Search the data for the word "reorder". Reproduce every line where it is found.

[Supplied records Boundary: Start]

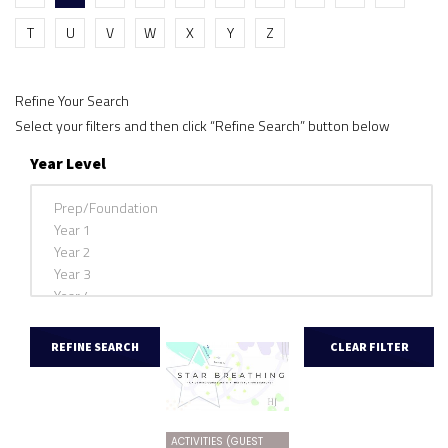
T
U
V
W
X
Y
Z
Refine Your Search
Select your filters and then click “Refine Search” button below
Year Level
ACTIVITIES (GUEST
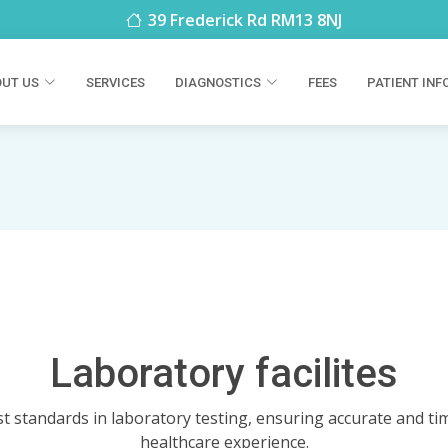
39 Frederick Rd RM13 8NJ
UT US
SERVICES
DIAGNOSTICS
FEES
PATIENT INF
Laboratory facilites
t standards in laboratory testing, ensuring accurate and tim
healthcare experience.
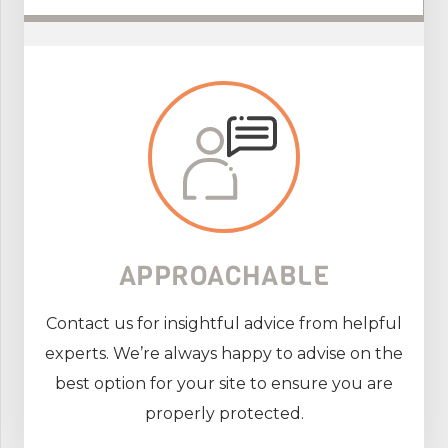
APPROACHABLE
Contact us for insightful advice from helpful
experts. We’re always happy to advise on the
best option for your site to ensure you are
properly protected.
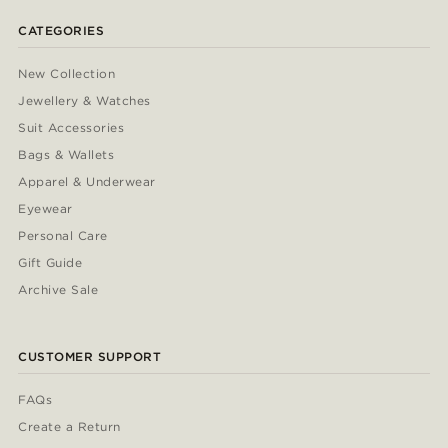
CATEGORIES
New Collection
Jewellery & Watches
Suit Accessories
Bags & Wallets
Apparel & Underwear
Eyewear
Personal Care
Gift Guide
Archive Sale
CUSTOMER SUPPORT
FAQs
Create a Return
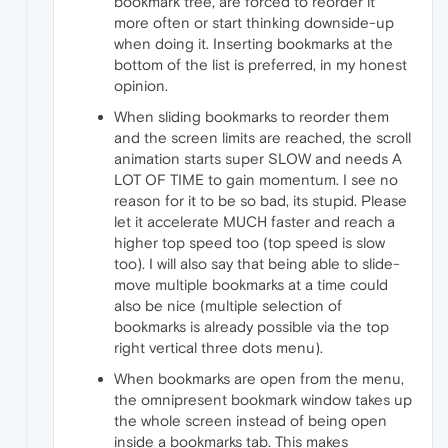
bookmark tree, are forced to reorder it
more often or start thinking downside-up
when doing it. Inserting bookmarks at the
bottom of the list is preferred, in my honest
opinion.
When sliding bookmarks to reorder them
and the screen limits are reached, the scroll
animation starts super SLOW and needs A
LOT OF TIME to gain momentum. I see no
reason for it to be so bad, its stupid. Please
let it accelerate MUCH faster and reach a
higher top speed too (top speed is slow
too). I will also say that being able to slide-
move multiple bookmarks at a time could
also be nice (multiple selection of
bookmarks is already possible via the top
right vertical three dots menu).
When bookmarks are open from the menu,
the omnipresent bookmark window takes up
the whole screen instead of being open
inside a bookmarks tab. This makes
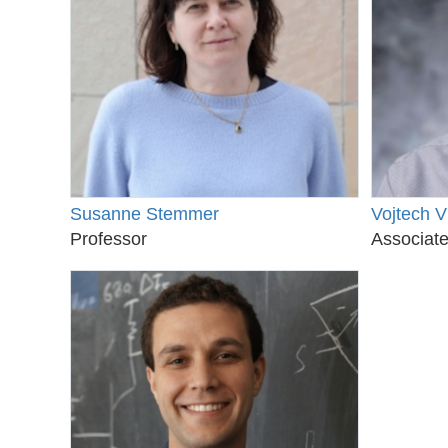
Susanne Stemmer
Vojtech V
Professor
Associate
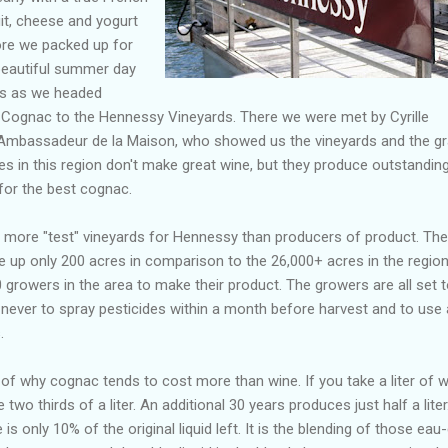
uit, cheese and yogurt
re we packed up for
 beautiful summer day
0s as we headed
 Cognac to the Hennessy Vineyards. There we were met by Cyrille
 Ambassadeur de la Maison, who showed us the vineyards and the gr
s in this region don't make great wine, but they produce outstandin
for the best cognac.
more "test" vineyards for Hennessy than producers of product. The
up only 200 acres in comparison to the 26,000+ acres in the region
growers in the area to make their product. The growers are all set 
ng never to spray pesticides within a month before harvest and to use
.
of why cognac tends to cost more than wine. If you take a liter of w
 two thirds of a liter. An additional 30 years produces just half a liter
is only 10% of the original liquid left. It is the blending of those eau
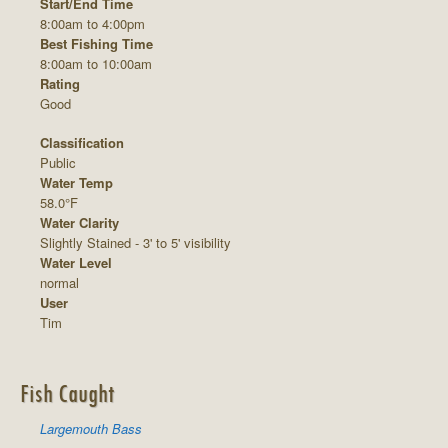
Start/End Time
8:00am to 4:00pm
Best Fishing Time
8:00am to 10:00am
Rating
Good
Classification
Public
Water Temp
58.0°F
Water Clarity
Slightly Stained - 3' to 5' visibility
Water Level
normal
User
Tim
Fish Caught
Largemouth Bass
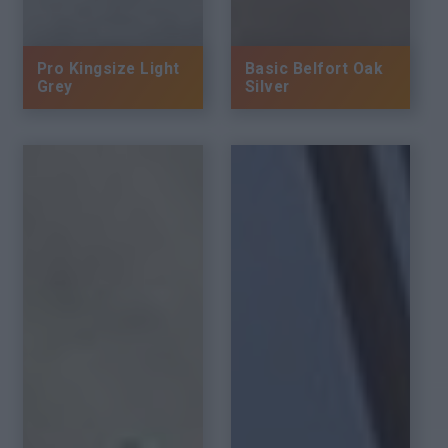
Pro Kingsize Light
Basic Belfort Oak
Grey
Silver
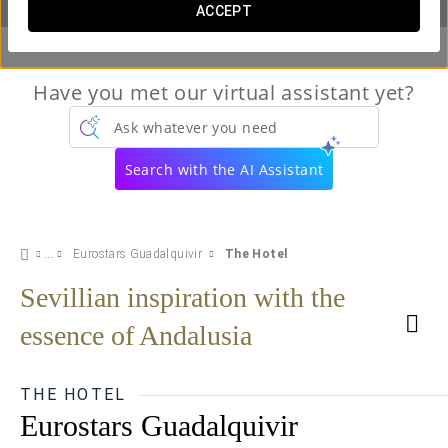
ACCEPT
Have you met our virtual assistant yet?
Ask whatever you need
Search with the AI Assistant
Eurostars Guadalquivir
The Hotel
Sevillian inspiration with the
essence of Andalusia
THE HOTEL
Eurostars Guadalquivir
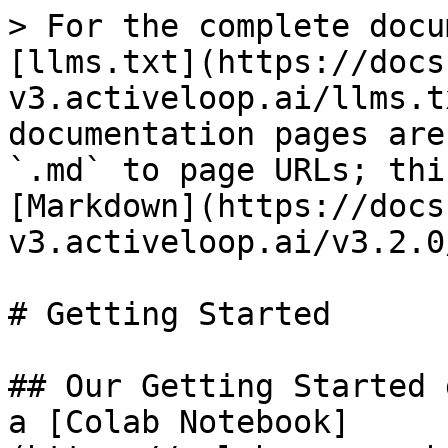
> For the complete docu
[llms.txt](https://docs
v3.activeloop.ai/llms.t
documentation pages are
`.md` to page URLs; thi
[Markdown](https://docs
v3.activeloop.ai/v3.2.0
# Getting Started

## Our Getting Started 
a [Colab Notebook]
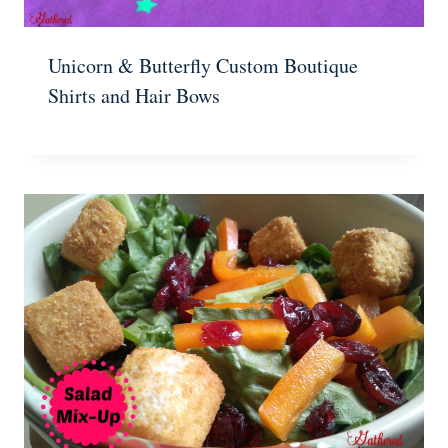
Unicorn & Butterfly Custom Boutique
Shirts and Hair Bows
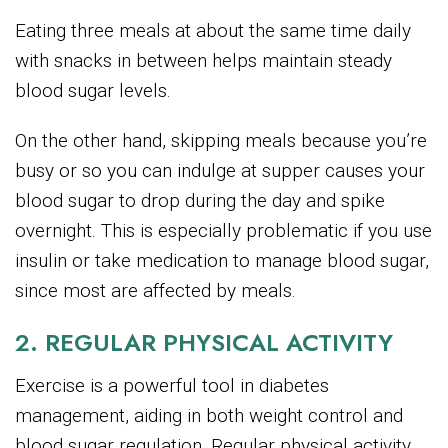
Eating three meals at about the same time daily
with snacks in between helps maintain steady
blood sugar levels.
On the other hand, skipping meals because you’re
busy or so you can indulge at supper causes your
blood sugar to drop during the day and spike
overnight. This is especially problematic if you use
insulin or take medication to manage blood sugar,
since most are affected by meals.
2. REGULAR PHYSICAL ACTIVITY
Exercise is a powerful tool in diabetes
management, aiding in both weight control and
blood sugar regulation. Regular physical activity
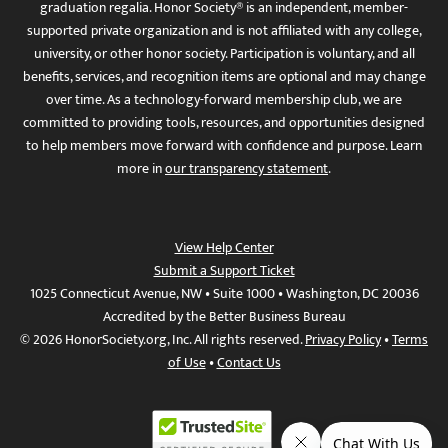
graduation regalia. Honor Society® is an independent, member-
supported private organization and is not affiliated with any college,
university, or other honor society. Participation is voluntary, and all
benefits, services, and recognition items are optional and may change
over time. As a technology-forward membership club, we are
committed to providing tools, resources, and opportunities designed
to help members move forward with confidence and purpose. Learn
more in
our transparency statement
.
View Help Center
Submit a Support Ticket
1025 Connecticut Avenue, NW • Suite 1000 • Washington, DC 20036
Accredited by the Better Business Bureau
© 2026 HonorSociety.org, Inc. All rights reserved.
Privacy Policy
•
Terms
of Use
•
Contact Us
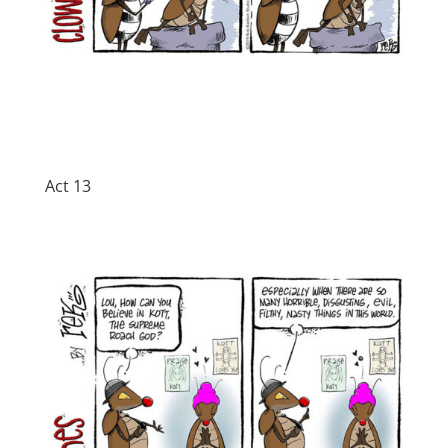
Act 13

[Supplied records Boundary: End]

*Task answer*
bookmark tree, are forced to reorder it
When sliding bookmarks to reorder them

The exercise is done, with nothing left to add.